Extend $NO$ to meet line $l$ at $P$ . Extend $MO$ to meet line $m$ at Q $\angle MQN=35^{\circ}$ and $\angle NOQ=180^{\circ}-105^{\circ}=75^{\circ}$ .

Therefore acute angle between $m$ and $NO$ is $180^{\circ}-(35^{\circ}+75^{\circ})=\boxed{70^{\circ}}$ .

First extend $\angle MON$ and as well as the components of $\angle lMO$

Next, we can observe the opposite angle of $\angle MON$ , which according to the Vertical Angles properties, opposite angles are equal, thus $\delta$ = $\angle MON$

We also apply the supplementary angle property, as the two parallel lines are are cut by the same segment, thus splitting the straight angles (180º) in two supplementary angles, which have the same measurements in line $l$ and $m$ . Knowing that, we can trace the other half in line $m$ [The two green angles].
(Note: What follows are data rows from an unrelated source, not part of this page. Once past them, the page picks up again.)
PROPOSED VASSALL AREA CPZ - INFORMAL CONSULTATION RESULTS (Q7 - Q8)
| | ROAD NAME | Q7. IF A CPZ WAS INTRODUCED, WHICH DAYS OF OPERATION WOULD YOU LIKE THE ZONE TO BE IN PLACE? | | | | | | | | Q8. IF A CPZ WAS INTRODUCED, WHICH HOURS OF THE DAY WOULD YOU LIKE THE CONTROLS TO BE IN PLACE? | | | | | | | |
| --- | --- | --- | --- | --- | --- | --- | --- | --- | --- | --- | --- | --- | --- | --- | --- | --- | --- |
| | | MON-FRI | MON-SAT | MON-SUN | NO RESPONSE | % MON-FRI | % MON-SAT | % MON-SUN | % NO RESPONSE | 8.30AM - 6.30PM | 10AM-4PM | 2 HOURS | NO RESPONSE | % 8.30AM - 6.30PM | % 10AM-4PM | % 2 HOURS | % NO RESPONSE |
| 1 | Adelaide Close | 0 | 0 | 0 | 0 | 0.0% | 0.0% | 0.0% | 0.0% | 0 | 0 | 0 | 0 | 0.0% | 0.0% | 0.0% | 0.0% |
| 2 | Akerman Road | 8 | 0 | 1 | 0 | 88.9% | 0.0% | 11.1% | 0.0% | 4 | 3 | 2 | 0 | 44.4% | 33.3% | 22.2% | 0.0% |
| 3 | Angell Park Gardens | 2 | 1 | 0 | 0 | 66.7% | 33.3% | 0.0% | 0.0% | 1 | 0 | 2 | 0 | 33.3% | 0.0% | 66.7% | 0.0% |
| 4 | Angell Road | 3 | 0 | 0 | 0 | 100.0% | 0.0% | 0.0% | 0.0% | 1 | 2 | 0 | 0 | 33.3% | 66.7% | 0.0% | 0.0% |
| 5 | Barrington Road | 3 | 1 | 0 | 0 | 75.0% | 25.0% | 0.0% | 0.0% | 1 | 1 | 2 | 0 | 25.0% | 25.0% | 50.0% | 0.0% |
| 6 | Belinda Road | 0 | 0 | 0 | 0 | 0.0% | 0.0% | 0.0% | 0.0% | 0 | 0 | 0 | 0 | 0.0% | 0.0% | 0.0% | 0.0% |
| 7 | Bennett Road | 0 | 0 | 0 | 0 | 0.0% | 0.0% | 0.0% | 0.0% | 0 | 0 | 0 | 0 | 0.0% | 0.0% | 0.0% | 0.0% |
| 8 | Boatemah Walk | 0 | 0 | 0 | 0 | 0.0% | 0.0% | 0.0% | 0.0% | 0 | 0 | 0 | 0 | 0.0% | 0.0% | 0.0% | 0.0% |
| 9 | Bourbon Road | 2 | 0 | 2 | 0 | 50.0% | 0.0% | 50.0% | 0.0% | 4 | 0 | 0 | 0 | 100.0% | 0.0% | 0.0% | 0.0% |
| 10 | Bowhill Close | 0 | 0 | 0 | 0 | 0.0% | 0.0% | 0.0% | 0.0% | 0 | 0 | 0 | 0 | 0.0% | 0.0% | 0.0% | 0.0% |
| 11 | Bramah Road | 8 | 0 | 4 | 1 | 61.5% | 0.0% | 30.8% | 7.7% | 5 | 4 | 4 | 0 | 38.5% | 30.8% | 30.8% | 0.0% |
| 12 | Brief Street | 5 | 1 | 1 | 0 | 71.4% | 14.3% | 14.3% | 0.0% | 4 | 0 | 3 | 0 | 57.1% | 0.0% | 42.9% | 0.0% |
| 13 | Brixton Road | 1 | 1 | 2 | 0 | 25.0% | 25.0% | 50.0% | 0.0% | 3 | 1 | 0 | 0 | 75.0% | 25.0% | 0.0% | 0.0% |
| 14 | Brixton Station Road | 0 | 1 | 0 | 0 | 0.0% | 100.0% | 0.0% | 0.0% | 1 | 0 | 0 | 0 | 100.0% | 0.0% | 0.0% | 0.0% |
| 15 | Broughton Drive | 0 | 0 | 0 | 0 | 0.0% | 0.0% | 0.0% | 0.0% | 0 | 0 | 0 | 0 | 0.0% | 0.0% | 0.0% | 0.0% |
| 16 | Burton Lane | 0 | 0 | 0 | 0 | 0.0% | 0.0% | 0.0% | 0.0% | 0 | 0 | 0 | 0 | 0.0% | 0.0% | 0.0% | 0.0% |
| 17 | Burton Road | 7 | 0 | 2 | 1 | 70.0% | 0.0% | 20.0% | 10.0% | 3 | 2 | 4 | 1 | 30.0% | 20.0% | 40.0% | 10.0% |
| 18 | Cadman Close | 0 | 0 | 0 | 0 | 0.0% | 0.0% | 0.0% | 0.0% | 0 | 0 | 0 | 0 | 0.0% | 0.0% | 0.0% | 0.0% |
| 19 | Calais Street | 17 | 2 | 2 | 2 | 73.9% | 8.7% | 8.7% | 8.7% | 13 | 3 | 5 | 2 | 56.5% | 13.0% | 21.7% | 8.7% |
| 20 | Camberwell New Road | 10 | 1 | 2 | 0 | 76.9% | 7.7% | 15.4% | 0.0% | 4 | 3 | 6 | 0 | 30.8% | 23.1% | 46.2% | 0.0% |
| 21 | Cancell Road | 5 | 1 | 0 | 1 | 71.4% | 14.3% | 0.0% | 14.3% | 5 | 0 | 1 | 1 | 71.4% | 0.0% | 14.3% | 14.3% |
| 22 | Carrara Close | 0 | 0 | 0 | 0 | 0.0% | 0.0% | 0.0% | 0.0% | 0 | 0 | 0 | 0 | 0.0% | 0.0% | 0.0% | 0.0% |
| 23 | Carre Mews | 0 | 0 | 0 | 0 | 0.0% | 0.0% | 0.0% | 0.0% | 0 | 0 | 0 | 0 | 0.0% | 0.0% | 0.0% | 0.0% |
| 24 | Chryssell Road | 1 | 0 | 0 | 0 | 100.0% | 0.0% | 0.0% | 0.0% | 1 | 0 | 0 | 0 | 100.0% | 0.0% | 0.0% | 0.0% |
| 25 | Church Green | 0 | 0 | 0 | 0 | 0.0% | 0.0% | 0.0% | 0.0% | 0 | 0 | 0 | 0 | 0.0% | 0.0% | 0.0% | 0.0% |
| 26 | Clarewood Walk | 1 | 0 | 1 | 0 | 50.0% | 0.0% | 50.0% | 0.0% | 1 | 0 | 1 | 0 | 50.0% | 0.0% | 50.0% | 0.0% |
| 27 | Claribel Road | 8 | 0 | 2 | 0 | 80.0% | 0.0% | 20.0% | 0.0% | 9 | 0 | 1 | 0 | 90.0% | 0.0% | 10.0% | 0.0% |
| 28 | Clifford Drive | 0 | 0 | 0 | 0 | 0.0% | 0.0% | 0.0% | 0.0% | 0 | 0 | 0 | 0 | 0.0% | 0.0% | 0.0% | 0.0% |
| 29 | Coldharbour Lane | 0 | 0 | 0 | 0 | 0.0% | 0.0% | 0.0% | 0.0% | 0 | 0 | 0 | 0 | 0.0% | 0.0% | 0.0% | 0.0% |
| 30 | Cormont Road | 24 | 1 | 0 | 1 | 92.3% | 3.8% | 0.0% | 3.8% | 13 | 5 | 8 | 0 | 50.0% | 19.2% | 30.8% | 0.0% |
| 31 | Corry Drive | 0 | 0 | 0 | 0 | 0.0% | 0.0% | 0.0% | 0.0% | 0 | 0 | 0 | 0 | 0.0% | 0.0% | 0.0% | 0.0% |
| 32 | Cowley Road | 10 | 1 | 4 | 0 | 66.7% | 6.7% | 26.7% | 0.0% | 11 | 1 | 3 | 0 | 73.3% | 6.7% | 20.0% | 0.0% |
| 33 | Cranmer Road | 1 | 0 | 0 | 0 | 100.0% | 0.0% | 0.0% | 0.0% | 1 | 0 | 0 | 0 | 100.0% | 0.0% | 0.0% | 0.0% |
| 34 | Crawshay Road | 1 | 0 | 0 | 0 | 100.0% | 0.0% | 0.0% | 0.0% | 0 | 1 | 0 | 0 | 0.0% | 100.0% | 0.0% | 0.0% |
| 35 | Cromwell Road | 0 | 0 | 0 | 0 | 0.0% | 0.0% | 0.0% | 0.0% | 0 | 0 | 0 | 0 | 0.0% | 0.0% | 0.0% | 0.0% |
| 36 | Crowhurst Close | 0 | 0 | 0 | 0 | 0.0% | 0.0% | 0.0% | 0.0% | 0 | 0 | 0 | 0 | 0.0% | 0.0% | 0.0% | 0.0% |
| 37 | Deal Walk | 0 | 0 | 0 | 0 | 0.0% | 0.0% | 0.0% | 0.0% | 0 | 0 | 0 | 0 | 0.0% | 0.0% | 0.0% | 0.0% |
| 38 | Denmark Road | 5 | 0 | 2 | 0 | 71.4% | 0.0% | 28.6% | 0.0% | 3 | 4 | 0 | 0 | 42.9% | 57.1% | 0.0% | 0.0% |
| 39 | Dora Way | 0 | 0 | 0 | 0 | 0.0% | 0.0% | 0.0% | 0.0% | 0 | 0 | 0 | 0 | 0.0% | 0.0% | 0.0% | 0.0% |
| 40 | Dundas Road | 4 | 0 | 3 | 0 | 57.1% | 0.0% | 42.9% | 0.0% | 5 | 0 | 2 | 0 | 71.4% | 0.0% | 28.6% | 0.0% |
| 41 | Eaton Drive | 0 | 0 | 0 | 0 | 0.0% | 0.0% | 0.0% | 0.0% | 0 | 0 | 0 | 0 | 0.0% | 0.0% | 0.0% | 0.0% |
We can also trace the straight angle forming in the segment that extends from $\overline{ON}$

Using simple supplementary angle properties, we find the supplementary angle of $\delta$ (which would also be the supplementary angle of $\angle MON$ if seen in the extended segment of $\overline{MO}$ ).
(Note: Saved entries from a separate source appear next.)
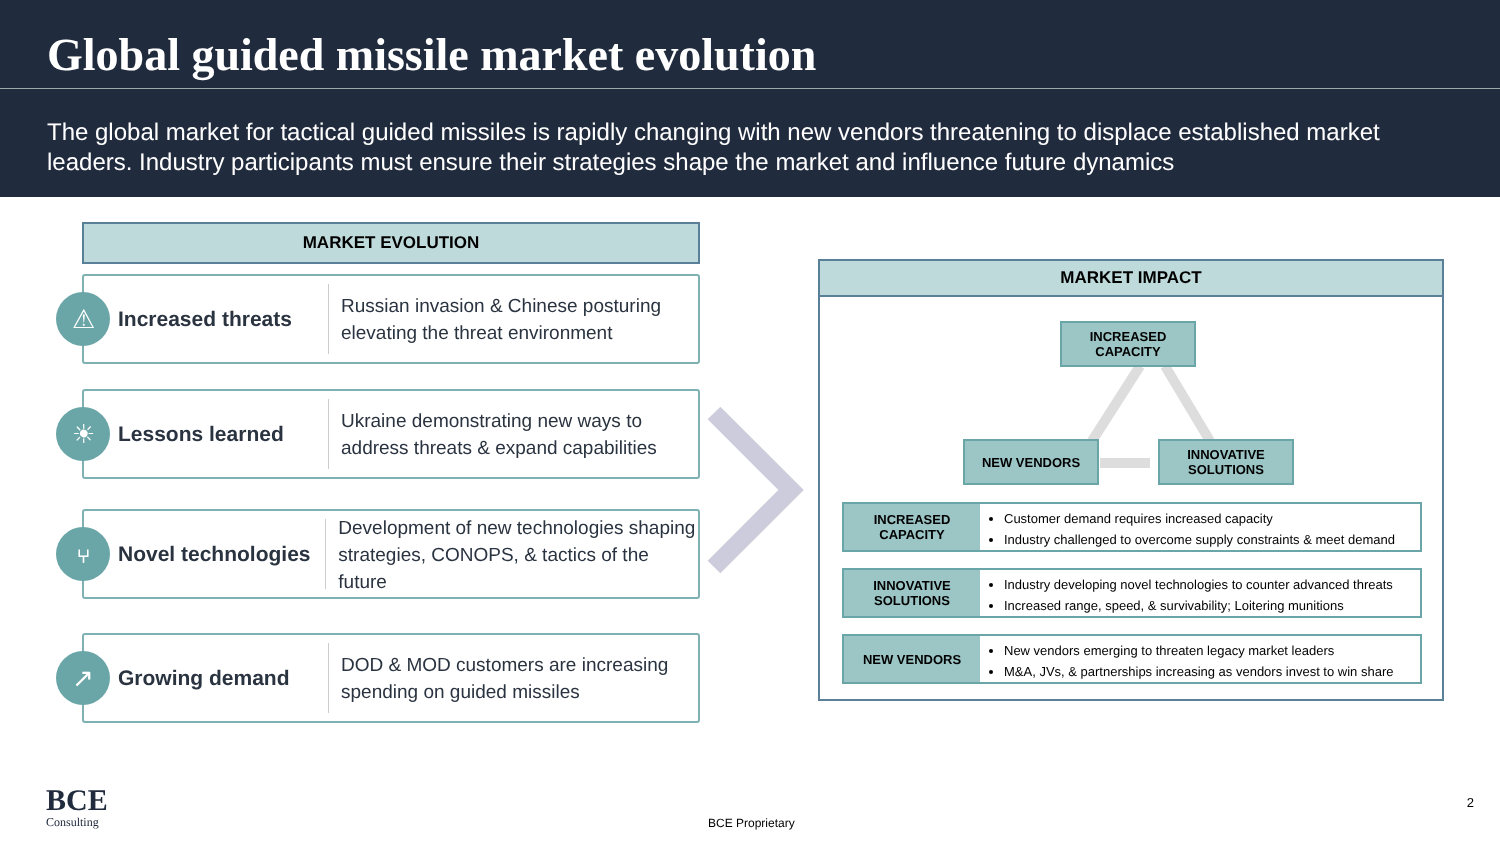Global guided missile market evolution
The global market for tactical guided missiles is rapidly changing with new vendors threatening to displace established market leaders. Industry participants must ensure their strategies shape the market and influence future dynamics
MARKET EVOLUTION
⚠
Increased threats
Russian invasion & Chinese posturing
elevating the threat environment
☀
Lessons learned
Ukraine demonstrating new ways to
address threats & expand capabilities
⑂
Novel technologies
Development of new technologies shaping
strategies, CONOPS, & tactics of the future
↗
Growing demand
DOD & MOD customers are increasing
spending on guided missiles
MARKET IMPACT
INCREASED
CAPACITY
NEW VENDORS
INNOVATIVE
SOLUTIONS
INCREASED
CAPACITY
Customer demand requires increased capacity
Industry challenged to overcome supply constraints & meet demand
INNOVATIVE
SOLUTIONS
Industry developing novel technologies to counter advanced threats
Increased range, speed, & survivability; Loitering munitions
NEW VENDORS
New vendors emerging to threaten legacy market leaders
M&A, JVs, & partnerships increasing as vendors invest to win share
BCE
Consulting
BCE Proprietary
2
And lastly , observing the formed triangle $\triangle NOP$ , we use the interior angle sum property (sum of internal angles of a triangle equals 180º) to solve easily for the desired angle.
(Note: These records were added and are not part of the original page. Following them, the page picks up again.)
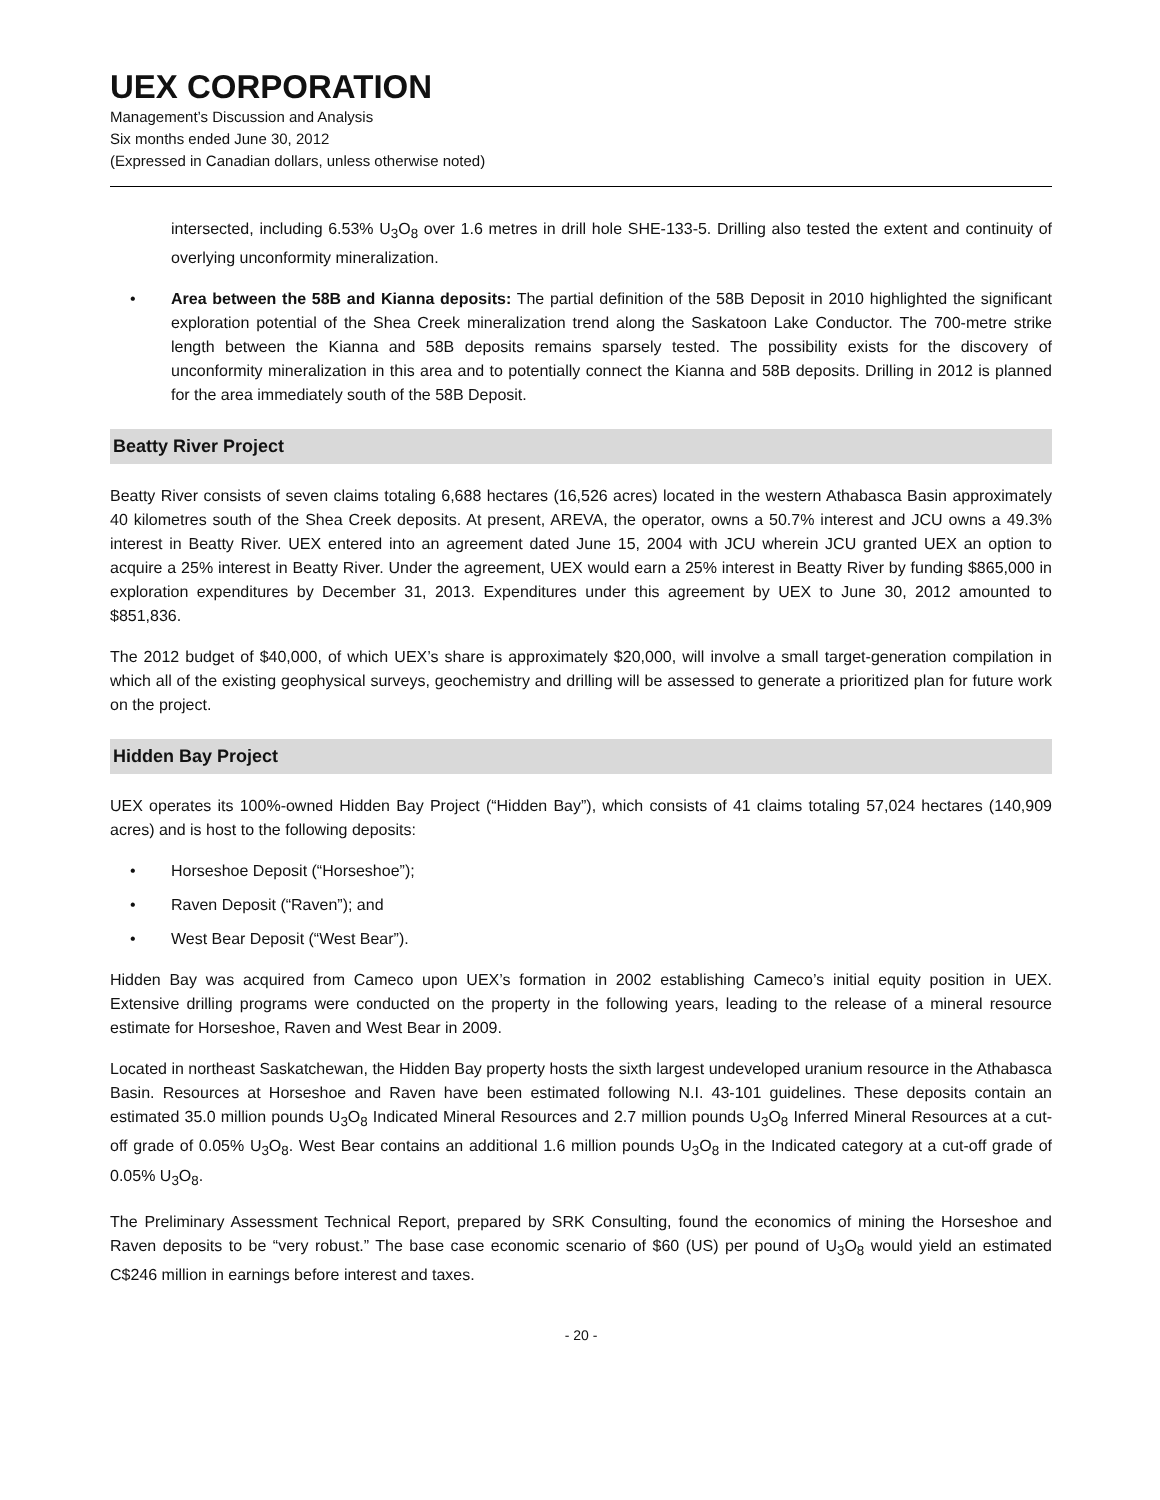UEX CORPORATION
Management’s Discussion and Analysis
Six months ended June 30, 2012
(Expressed in Canadian dollars, unless otherwise noted)
intersected, including 6.53% U<sub>3</sub>O<sub>8</sub> over 1.6 metres in drill hole SHE-133-5. Drilling also tested the extent and continuity of overlying unconformity mineralization.
• Area between the 58B and Kianna deposits: The partial definition of the 58B Deposit in 2010 highlighted the significant exploration potential of the Shea Creek mineralization trend along the Saskatoon Lake Conductor. The 700-metre strike length between the Kianna and 58B deposits remains sparsely tested. The possibility exists for the discovery of unconformity mineralization in this area and to potentially connect the Kianna and 58B deposits. Drilling in 2012 is planned for the area immediately south of the 58B Deposit.
Beatty River Project
Beatty River consists of seven claims totaling 6,688 hectares (16,526 acres) located in the western Athabasca Basin approximately 40 kilometres south of the Shea Creek deposits. At present, AREVA, the operator, owns a 50.7% interest and JCU owns a 49.3% interest in Beatty River. UEX entered into an agreement dated June 15, 2004 with JCU wherein JCU granted UEX an option to acquire a 25% interest in Beatty River. Under the agreement, UEX would earn a 25% interest in Beatty River by funding $865,000 in exploration expenditures by December 31, 2013. Expenditures under this agreement by UEX to June 30, 2012 amounted to $851,836.
The 2012 budget of $40,000, of which UEX’s share is approximately $20,000, will involve a small target-generation compilation in which all of the existing geophysical surveys, geochemistry and drilling will be assessed to generate a prioritized plan for future work on the project.
Hidden Bay Project
UEX operates its 100%-owned Hidden Bay Project (“Hidden Bay”), which consists of 41 claims totaling 57,024 hectares (140,909 acres) and is host to the following deposits:
• Horseshoe Deposit (“Horseshoe”);
• Raven Deposit (“Raven”); and
• West Bear Deposit (“West Bear”).
Hidden Bay was acquired from Cameco upon UEX’s formation in 2002 establishing Cameco’s initial equity position in UEX. Extensive drilling programs were conducted on the property in the following years, leading to the release of a mineral resource estimate for Horseshoe, Raven and West Bear in 2009.
Located in northeast Saskatchewan, the Hidden Bay property hosts the sixth largest undeveloped uranium resource in the Athabasca Basin. Resources at Horseshoe and Raven have been estimated following N.I. 43-101 guidelines. These deposits contain an estimated 35.0 million pounds U<sub>3</sub>O<sub>8</sub> Indicated Mineral Resources and 2.7 million pounds U<sub>3</sub>O<sub>8</sub> Inferred Mineral Resources at a cut-off grade of 0.05% U<sub>3</sub>O<sub>8</sub>. West Bear contains an additional 1.6 million pounds U<sub>3</sub>O<sub>8</sub> in the Indicated category at a cut-off grade of 0.05% U<sub>3</sub>O<sub>8</sub>.
The Preliminary Assessment Technical Report, prepared by SRK Consulting, found the economics of mining the Horseshoe and Raven deposits to be “very robust.” The base case economic scenario of $60 (US) per pound of U<sub>3</sub>O<sub>8</sub> would yield an estimated C$246 million in earnings before interest and taxes.
- 20 -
$35^{\circ} +75^{\circ} = 110^{\circ}$

$180^{\circ}-110^{\circ} = \boxed{70^{\circ}}$

Sum of angles of a pentagon=540°

540-[(180-35)+105+90+90] = 110.

180-110= 70

70

@Sharky Kesa does this seems right to you ?

simple solution: draw a line parallel to lines l and m that passes through point O (call it line o). The acute angle between MO and o must be same as between MO and m, i.e. 35 degrees, so angle MON minus 35 degrees must be the same as the acute angle between m and NO - i.e. 105-35 = 70

make a line n through O parallel to the other lines with end points P on the left and Q on the right. then angle MOP = 35 and angle PON = 70 and since line n is parallel to line m our angle in question is also 70.

Imagine a third parallel line called PQ cutting through the centre O. The angle MOQ would therefore equal to 145 as the angles are supplementary. 145 + 105 =250, 360- 250 = 110, therefore NOQ would equal to 110 as there is 360 degrees around a point. Again as the angles are supplementary, 180 -110 = 70, therefore the angle mNO equals to 70.